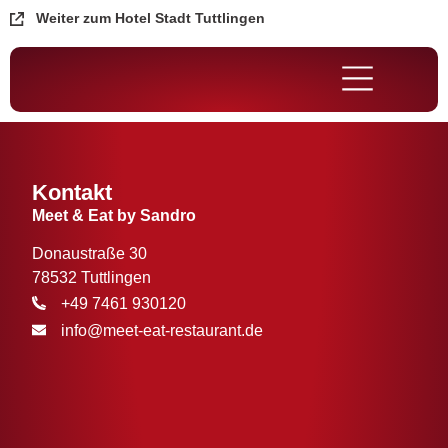
Weiter zum Hotel Stadt Tuttlingen
Kontakt
Meet & Eat by Sandro
Donaustraße 30
78532 Tuttlingen
+49 7461 930120
info@meet-eat-restaurant.de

-------------------------

▶ [What the task asks]:
Beginning at the line containing "Meet & Eat by Sandro", repeat each line exactly through the last line of the entries, and include no other lines.

▶ [Answer space]:
Meet & Eat by Sandro
Donaustraße 30
78532 Tuttlingen
+49 7461 930120
info@meet-eat-restaurant.de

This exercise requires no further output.